> **Exercise directions**: Pick up the passage below on the removal of Tewksbury's zoning board members and keep writing from its final sentence.

··· Exercise passage

In Tewksbury, Massachusetts (the Town), the five members of the Zoning Board of Appeals (the Board) are appointed for fixed terms by the Town's governing body (the Board of Selectmen) and may be removed during their terms only for cause. Plaintiffs Charles Stella, J. Peter Downing and Bruce Gordon formerly served on the Board. In that capacity, they voted to grant several controversial variances. When residents complained and the selectmen urged stricter enforcement of the Town's zoning code, the Board balked. Even after the selectmen instigated a citizens' petition demanding greater rigor, and succeeded in attracting over 1,000 signatures, the Board did not mend its ways.
In October of 1989, the selectmen created a two-member subcommittee to investigate the Board's performance. The subcommittee held public hearings at which various complaints were aired. When the Board refused to change course, the selectmen decided to clean house. After the Commonwealth's attorney general thwarted an effort by two selectmen, John J. Kelley, Jr. and William J. Hurton, to reduce the size of the Board from five members to three, the selectmen instituted proceedings regarding the possible removal of Board members for cause.1 This time, a bare majority of the selectmen--Kelley, Hurton, and Thomas Camara--succeeded in ousting members of the Board from office on a series of three-to-two votes.2
In May 1991, three of the casualties of this putsch filed suit against Kelley, Hurton, Camara, and the Town pursuant to 42 U.S.C. § 1983 (1988). Their flagship claim was that the selectmen cashiered them in retaliation for their speech (the votes they had cast), thus abridging the First Amendment.3
We need not recount the murmur of skirmishes that ensued. It suffices to say that after two notoriously false starts (one of which sparked the parties' earlier journey to this court) the selectmen moved for summary judgment on qualified immunity grounds. The district court at first granted the motion but, on reconsideration, reversed its field. The selectmen now appeal from the order denying summary judgment.

······
··· Record set

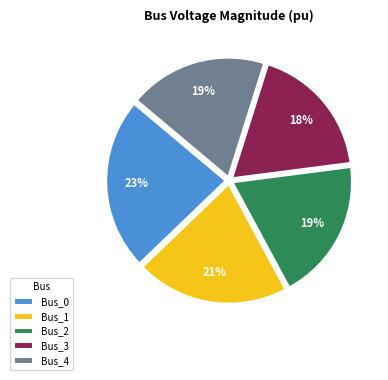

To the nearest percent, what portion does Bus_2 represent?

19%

······
··· Record set

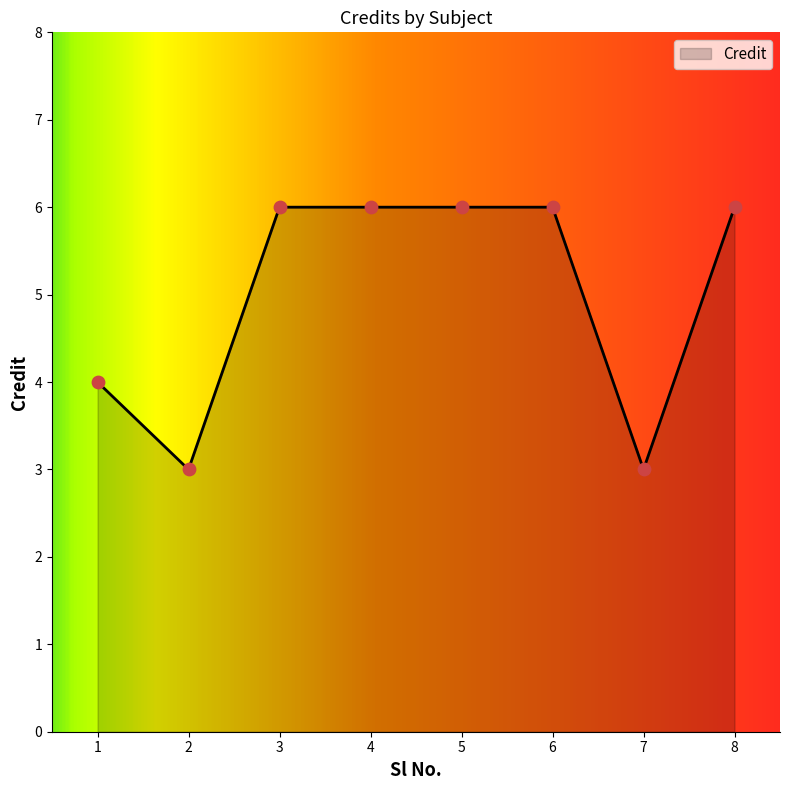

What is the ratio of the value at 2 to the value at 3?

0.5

······
··· Record set

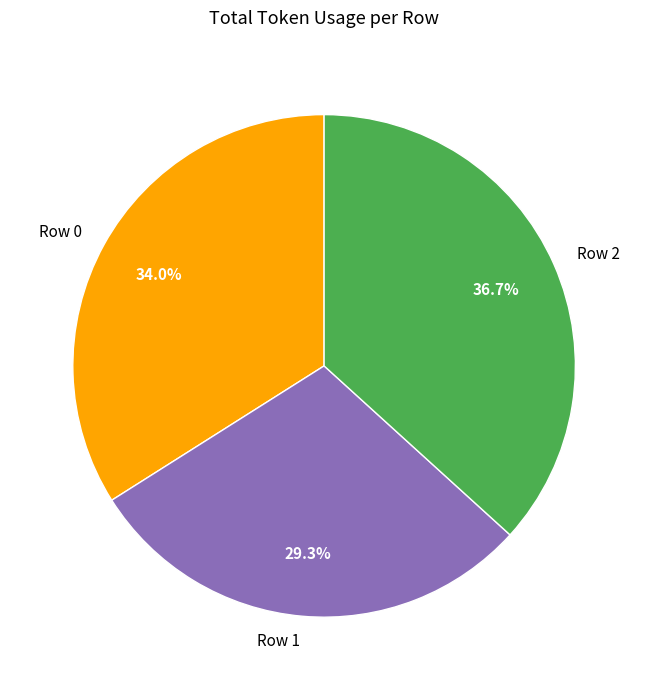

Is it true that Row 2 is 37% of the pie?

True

······

> **Answer section**:
We begin with the architecture of the qualified immunity defense. We then consider the teachings gleaned from Johnson v. Jones. Finally, we apply the lessons we have learned to the problems that confront us.
* Public officials accused of civil rights violations may raise the defense of qualified immunity as a shield against claims for damages arising out of their actions. If, however, the official's conduct violated some right emanating from federal law, and if the law was clearly established at the time of the infringement, so that an objectively reasonable actor would have realized that his conduct violated the plaintiff's rights, then the qualified immunity defense is unavailable. See Harlow v. Fitzgerald, 457 U.S. 800, 818-19, 102 S. Ct. 2727, 2738-39, 73 L. Ed. 2d 396 (1982); Buenrostro v. Collazo, 973 F.2d 39, 42 (1st Cir. 1992). Thus, the doctrine of qualified immunity limits a plaintiff's damages against state actors "insofar as their conduct does not violate clearly established statutory or constitutional rights of which a reasonable person would have known." Harlow, 457 U.S. at 818, 102 S. Ct. at 2738.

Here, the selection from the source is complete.